3 Tatsächlich gibt es Hunderte von Ausdrücken, die zur neuen Sprache gehören. Siehe www.dialoguedynamics.com. – Hier sind im englischen Original folgende Begriffe genannt: Global Governance, sustainable development, consensus-building, quality of life, reproductive health, peer education, gender equality, reproduc­tive and ­sexual rights, ownership, internalization, right to choose, universal access to choice, informed choice, children’s rights, women’s empowerment, participatory democracy, civil society organizations, non-state actors, partnerships, principle of non-discrimination, realization of one’s potential, capacity-building, zero growth, celebration of cultural diversity, sexual diversity, “retreat”, well-being for all, deconstruction, bodily integrity, best practices, values clarification, global problems, inclusion, public-private partnerships, culturally sensitive approaches. Anm. d. Ü.

4 Wir halten fest, dass Benedikt XVI in seiner Sozialenzyklika Caritas in Veritate die neue UNO-Sprache nicht verwendet. Er spricht beispielsweise nicht von nachhaltiger Entwicklung, sondern von ganzheitlicher Entwicklung des Menschen.

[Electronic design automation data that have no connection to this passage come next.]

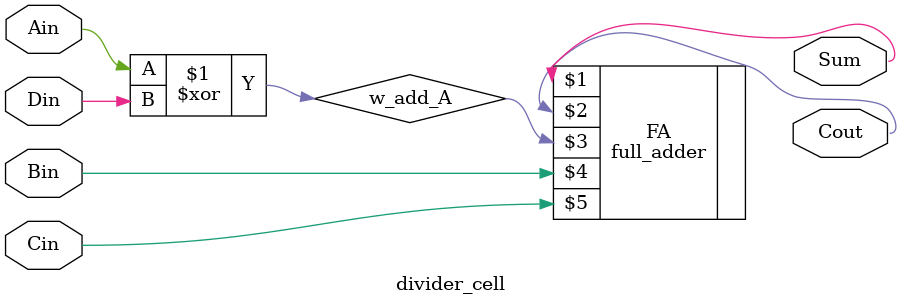
<source format=v>
module divider_cell(Sum, Cout, Din, Bin, Cin, Ain);

    input Ain, Bin, Cin, Din;
    output Sum, Cout;
    
    wire w_add_A;
    xor add_A(w_add_A, Ain, Din);
    full_adder FA(Sum, Cout, w_add_A, Bin, Cin);

endmodule
</source>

5 Die Sichtweise einer Minderheit postmoderner und säkularer Experten der westlichen Welt wurde zum angeblichen „globalen Konsens“. Wenn Demokratie die Herrschaft des Volkes für das Volk ist, so ist der neue Konsens nicht das Ergebnis eines demokratischen Prozesses, sondern eines Konzepts, das im Frankreich des 18. Jahrhunderts „aufgeklärter Despotismus“ genannt wurde: Herrschaft durch diejenigen, die vom „Licht“ des säkularen Verstandes „erleuchtet“ wurden. Eine solche Herrschaftsform birgt eine Vielzahl von Gefahren. Sie setzt eine neue Form des Gnostizismus in Gang, der die Mehrheit der Bevölkerung zu einer ihrer Seele beraubten, willenlosen Masse (zombies) macht, die von denen manipuliert wird, die über „das Wissen verfügen“.

6 LGBT steht für: lesbisch, gay, bisexuell, transgender. Anm. d. Ü.